The news of an escalation in protests against the Chinese occupation comes from the capital of Tibet. The timid manifestations of monks that were held earlier in the week, at the 49th anniversary of a popular uprising against the 1950 invasion and that the Popular Army repressed with blood and fire almost half a century ago, have evolved into less peaceful protests.
After the arrest of several monks in the aforementioned demonstrations, hundreds of religious took to the streets to ask for their freedom and were dispersed with tear gas.
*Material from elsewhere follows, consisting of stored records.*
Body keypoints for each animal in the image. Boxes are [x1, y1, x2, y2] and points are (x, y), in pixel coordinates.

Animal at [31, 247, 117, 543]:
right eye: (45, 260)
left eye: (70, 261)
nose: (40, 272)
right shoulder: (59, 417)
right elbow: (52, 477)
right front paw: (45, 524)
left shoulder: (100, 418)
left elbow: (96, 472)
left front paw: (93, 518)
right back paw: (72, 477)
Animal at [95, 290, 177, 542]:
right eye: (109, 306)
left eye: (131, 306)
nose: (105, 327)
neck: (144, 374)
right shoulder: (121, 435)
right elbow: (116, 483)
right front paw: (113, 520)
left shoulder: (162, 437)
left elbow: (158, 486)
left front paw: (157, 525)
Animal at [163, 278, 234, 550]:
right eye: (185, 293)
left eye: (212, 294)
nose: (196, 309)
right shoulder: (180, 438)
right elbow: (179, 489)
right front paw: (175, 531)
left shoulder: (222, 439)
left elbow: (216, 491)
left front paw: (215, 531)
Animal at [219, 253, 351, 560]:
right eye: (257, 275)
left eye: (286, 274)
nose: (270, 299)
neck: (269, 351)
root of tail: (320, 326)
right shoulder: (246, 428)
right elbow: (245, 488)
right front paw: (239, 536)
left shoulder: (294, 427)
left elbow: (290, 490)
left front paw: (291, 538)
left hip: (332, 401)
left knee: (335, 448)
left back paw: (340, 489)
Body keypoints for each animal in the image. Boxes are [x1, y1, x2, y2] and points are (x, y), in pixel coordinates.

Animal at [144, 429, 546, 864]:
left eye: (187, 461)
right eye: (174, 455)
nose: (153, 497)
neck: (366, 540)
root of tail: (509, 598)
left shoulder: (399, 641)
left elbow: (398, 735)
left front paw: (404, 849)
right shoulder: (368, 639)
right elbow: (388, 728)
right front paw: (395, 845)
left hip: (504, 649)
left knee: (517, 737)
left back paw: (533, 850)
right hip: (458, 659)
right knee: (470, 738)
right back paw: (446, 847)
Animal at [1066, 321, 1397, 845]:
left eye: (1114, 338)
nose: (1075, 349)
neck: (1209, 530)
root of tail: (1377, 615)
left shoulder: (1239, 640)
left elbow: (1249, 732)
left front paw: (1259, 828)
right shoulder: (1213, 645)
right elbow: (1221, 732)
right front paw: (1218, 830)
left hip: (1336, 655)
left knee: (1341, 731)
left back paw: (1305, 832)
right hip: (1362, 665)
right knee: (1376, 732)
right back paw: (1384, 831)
Police cordoned off at least three monasteries in the capital (Drepun, Sera and Ganden) to avoid further demonstrations.
In one of the subsequent incidents, when 300 monks left the monastery of Sera, the security forces prevented it and at least one of them was beaten to the ground.
Citizens of Lhasa seem to have joined the protest and there is at least one police car on fire and the Tromsikhang market on Bakor Street, a busy commercial district, would have been burned down.
I have done a quick investigation in the official Chinese press online, obviously in its English version, and I have not found the slightest comment about it. The most prominent news on its covers is the closing this morning of the 11th National Committee of the Political Consultative Conference of the Chinese People, the highest political consultation body within the communist apparatus.
If there is something in which the People's Republic of China stands out, it is in its strict control of information and censorship prior to any news, so it would not be surprising that when the official press deals with the issue, it minimizes and blames the Dalai Lama of inciting a rebellion, which has no prospects of prospering given the well-nourished network of Chinese spies and informants and an overwhelming military presence, which I could see first hand a few months ago, near Lake Nam-Tso, when I crossed at times different with convoys of more than a hundred army trucks.
We will update the news as soon as more data arrives.